> THE PROBLEM:
In the forum thread on using a pre-trained recurrent network in a reinforcement learning agent, answer these:
1. What type of agent uses the imported LSTM network as its actor?
2. What ClipFactor value does the code set in the agent options?
3. According to the reply, how are observations supplied in MATLAB's current RL framework?

> GIVEN PASSAGE:
+--

MATLAB: Importing pre-trained recurrent network to reinforcement learning agent

deep learningDeep Learning Toolboxpre-trained networksreinforcement learningReinforcement Learning Toolbox

Hello,
Are pre-trained recurrent networks re-initialized when used in agents for reinforment learning? If so, how can it be avoided?
I am importing a LSTM network trained using supervised training as the actor for a PPO agent. When simulating without training the reward is fine, however If the agent is trained the reward falls as if no pre-trained network was used. I would expect the reward to be similar or higher after training so presumably the network is being re-initialized, is there a way around it?
Thanks
% Load actor
load(netDir);
actorNetwork = net.Layers;
actorOpts = rlRepresentationOptions('LearnRate',learnRate);
actor = rlStochasticActorRepresentation(actorNetwork,obsInfo,actInfo,'Observation',{'input'},actorOpts);
% Create critic
criticNetwork = [sequenceInputLayer(numObs,"Name","input")
lstmLayer(numObs)
softplusLayer()
fullyConnectedLayer(1)];
criticOpts = rlRepresentationOptions('LearnRate',learnRate);
critic = rlValueRepresentation(criticNetwork,obsInfo,'Observation',{'input'},criticOpts);
% Create agent
agentOpts = rlPPOAgentOptions('ExperienceHorizon',expHorizon, 'MiniBatchSize',miniBatchSz, 'NumEpoch',nEpoch, 'ClipFactor', 0.1);
agent = rlPPOAgent(actor,critic,agentOpts);
% Train agent
trainOpts = rlTrainingOptions('MaxEpisodes',episodes, 'MaxStepsPerEpisode',episodeSteps, ...
'Verbose',false, 'Plots','training-progress', ...
'StopTrainingCriteria', 'AverageReward', ...
'StopTrainingValue',10);
% Run training
trainingStats = train(agent,env,trainOpts);
% Simulate
simOptions = rlSimulationOptions('MaxSteps',2000);
experience = sim(env,agent,simOptions);

Best Answer

Hello,
So, transfer learning does not work the same in RL as it does in DL. In DL, there are no environment physics that need to be understood. Recall that neural networks are really just non-linear curve fitting tools. In DL the way transfer learning works, is you take a pre-trained feature extraction network. This learns which shapes are useful(lines, circles and so on). You then add some of your own images to the mix and obtain some curve fitting results.
In MATLAB's current RL framework, we are not extracting information from images using a CNN, we are supplying observations as a vector. This means a transfer learning will not bring any usefulness to you. As well, the transfer learning cannot know the physics of the enviroment that you've made. It will not understand what to do if you halfed gravity for example(because gravity is not observable to the actor). So it has no way of being useful for you.
Hope this helps,
RC

+--

> DATA SHOWN:
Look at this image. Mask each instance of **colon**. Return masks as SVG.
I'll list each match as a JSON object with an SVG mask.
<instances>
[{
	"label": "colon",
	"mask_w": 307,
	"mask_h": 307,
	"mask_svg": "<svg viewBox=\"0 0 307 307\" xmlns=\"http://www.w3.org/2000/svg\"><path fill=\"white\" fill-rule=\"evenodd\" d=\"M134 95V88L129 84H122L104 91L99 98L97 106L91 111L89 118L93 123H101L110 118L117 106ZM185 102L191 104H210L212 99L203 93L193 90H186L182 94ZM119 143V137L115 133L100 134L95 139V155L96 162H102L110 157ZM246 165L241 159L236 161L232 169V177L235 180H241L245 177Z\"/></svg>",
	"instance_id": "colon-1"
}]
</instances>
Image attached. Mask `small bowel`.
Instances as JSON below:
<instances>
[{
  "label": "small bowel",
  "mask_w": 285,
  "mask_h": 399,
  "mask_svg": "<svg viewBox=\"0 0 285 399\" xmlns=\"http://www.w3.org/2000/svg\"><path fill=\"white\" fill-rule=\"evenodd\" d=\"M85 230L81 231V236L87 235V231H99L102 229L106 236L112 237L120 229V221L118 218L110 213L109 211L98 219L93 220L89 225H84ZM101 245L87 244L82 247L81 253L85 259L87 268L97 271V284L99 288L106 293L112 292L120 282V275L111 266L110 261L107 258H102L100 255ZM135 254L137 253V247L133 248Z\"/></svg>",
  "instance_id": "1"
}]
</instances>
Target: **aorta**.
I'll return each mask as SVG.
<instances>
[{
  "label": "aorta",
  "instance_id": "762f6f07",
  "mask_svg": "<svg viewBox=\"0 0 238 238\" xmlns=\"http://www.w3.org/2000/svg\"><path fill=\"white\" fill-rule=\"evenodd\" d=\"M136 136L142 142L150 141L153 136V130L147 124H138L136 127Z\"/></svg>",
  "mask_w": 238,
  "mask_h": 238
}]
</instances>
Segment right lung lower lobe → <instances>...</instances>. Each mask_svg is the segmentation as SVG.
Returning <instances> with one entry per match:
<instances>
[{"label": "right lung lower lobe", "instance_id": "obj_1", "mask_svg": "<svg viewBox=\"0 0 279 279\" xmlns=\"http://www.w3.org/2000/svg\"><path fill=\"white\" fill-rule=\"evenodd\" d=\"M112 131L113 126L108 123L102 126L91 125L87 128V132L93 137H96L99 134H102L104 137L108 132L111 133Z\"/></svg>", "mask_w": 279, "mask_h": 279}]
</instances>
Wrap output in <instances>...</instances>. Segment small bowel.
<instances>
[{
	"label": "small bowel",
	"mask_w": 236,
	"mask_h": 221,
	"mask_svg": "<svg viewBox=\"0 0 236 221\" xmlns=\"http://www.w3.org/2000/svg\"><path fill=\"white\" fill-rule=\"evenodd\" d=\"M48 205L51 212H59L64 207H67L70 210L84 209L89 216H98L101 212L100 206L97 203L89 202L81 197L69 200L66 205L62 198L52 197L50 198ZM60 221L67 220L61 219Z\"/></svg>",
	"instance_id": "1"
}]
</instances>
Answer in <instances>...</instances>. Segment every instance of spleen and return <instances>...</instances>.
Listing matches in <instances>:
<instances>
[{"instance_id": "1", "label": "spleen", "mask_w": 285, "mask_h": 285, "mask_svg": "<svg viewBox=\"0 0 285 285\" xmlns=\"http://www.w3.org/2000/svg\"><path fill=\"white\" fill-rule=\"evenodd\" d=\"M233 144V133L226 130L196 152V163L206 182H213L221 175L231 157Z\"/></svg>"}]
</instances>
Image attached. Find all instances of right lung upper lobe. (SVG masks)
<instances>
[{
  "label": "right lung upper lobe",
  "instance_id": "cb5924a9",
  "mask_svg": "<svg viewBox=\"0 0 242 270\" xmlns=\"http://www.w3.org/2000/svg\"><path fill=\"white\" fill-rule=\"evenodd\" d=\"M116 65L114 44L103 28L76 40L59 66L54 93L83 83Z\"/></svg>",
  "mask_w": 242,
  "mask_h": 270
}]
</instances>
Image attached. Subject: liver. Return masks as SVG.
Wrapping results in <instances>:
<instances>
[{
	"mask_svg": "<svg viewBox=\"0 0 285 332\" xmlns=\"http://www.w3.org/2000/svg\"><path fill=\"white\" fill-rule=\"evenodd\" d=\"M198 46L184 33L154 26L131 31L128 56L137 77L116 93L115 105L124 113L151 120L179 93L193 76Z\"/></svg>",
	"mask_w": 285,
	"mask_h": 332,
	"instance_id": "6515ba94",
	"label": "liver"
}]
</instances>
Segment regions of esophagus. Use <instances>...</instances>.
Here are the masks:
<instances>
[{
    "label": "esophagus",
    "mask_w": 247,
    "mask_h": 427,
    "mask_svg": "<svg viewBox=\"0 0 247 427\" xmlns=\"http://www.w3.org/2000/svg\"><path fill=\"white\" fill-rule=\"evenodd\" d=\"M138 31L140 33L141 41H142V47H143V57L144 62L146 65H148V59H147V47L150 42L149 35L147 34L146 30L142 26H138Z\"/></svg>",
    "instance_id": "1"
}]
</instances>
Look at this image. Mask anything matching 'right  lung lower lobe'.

+--

> SOLUTION:
1. A PPO agent.
2. 0.1
3. As a vector.